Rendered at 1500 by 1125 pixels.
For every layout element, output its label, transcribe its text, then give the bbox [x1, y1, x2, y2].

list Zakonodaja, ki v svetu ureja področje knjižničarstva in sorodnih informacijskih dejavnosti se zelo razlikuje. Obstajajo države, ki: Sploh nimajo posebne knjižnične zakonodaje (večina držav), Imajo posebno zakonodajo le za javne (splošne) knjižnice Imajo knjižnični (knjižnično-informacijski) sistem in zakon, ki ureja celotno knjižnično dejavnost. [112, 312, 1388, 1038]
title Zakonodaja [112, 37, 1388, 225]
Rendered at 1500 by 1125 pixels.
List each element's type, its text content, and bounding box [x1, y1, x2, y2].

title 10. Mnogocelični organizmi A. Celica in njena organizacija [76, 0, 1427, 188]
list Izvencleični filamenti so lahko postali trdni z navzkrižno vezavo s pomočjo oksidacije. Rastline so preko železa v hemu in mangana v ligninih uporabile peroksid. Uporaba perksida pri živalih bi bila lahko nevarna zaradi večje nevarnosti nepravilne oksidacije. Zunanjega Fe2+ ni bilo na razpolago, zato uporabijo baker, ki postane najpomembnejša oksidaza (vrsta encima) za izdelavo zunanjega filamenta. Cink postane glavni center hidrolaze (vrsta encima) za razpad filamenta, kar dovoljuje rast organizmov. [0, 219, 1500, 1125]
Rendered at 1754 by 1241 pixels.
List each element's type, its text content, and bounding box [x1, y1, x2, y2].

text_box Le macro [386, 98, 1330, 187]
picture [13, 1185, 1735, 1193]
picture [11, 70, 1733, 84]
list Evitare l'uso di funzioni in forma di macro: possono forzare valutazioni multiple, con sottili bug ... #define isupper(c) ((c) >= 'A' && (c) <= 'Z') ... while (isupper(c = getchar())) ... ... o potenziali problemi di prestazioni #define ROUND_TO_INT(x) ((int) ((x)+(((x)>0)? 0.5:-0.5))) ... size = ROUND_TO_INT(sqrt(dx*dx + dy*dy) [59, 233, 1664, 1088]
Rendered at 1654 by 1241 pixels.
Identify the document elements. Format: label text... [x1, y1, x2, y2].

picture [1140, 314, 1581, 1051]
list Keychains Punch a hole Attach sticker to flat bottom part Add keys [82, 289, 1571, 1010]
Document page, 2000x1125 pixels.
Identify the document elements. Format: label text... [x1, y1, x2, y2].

▶ [Task goal]: Reproduce the material above verbatim, keeping every line in its original order and altering nothing.

▶ [Solution for this problem]:
Rendered at 1500 by 1125 pixels.
For every layout element, output its label, transcribe its text, then give the bbox [x1, y1, x2, y2].

list Zakonodaja, ki v svetu ureja področje knjižničarstva in sorodnih informacijskih dejavnosti se zelo razlikuje. Obstajajo države, ki: Sploh nimajo posebne knjižnične zakonodaje (večina držav), Imajo posebno zakonodajo le za javne (splošne) knjižnice Imajo knjižnični (knjižnično-informacijski) sistem in zakon, ki ureja celotno knjižnično dejavnost. [112, 312, 1388, 1038]
title Zakonodaja [112, 37, 1388, 225]
Rendered at 1500 by 1125 pixels.
List each element's type, its text content, and bounding box [x1, y1, x2, y2].

title 10. Mnogocelični organizmi A. Celica in njena organizacija [76, 0, 1427, 188]
list Izvencleični filamenti so lahko postali trdni z navzkrižno vezavo s pomočjo oksidacije. Rastline so preko železa v hemu in mangana v ligninih uporabile peroksid. Uporaba perksida pri živalih bi bila lahko nevarna zaradi večje nevarnosti nepravilne oksidacije. Zunanjega Fe2+ ni bilo na razpolago, zato uporabijo baker, ki postane najpomembnejša oksidaza (vrsta encima) za izdelavo zunanjega filamenta. Cink postane glavni center hidrolaze (vrsta encima) za razpad filamenta, kar dovoljuje rast organizmov. [0, 219, 1500, 1125]
Rendered at 1754 by 1241 pixels.
List each element's type, its text content, and bounding box [x1, y1, x2, y2].

text_box Le macro [386, 98, 1330, 187]
picture [13, 1185, 1735, 1193]
picture [11, 70, 1733, 84]
list Evitare l'uso di funzioni in forma di macro: possono forzare valutazioni multiple, con sottili bug ... #define isupper(c) ((c) >= 'A' && (c) <= 'Z') ... while (isupper(c = getchar())) ... ... o potenziali problemi di prestazioni #define ROUND_TO_INT(x) ((int) ((x)+(((x)>0)? 0.5:-0.5))) ... size = ROUND_TO_INT(sqrt(dx*dx + dy*dy) [59, 233, 1664, 1088]
Rendered at 1654 by 1241 pixels.
Identify the document elements. Format: label text... [x1, y1, x2, y2].

picture [1140, 314, 1581, 1051]
list Keychains Punch a hole Attach sticker to flat bottom part Add keys [82, 289, 1571, 1010]
Document page, 2000x1125 pixels.
Identify the document elements. Format: label text... [x1, y1, x2, y2].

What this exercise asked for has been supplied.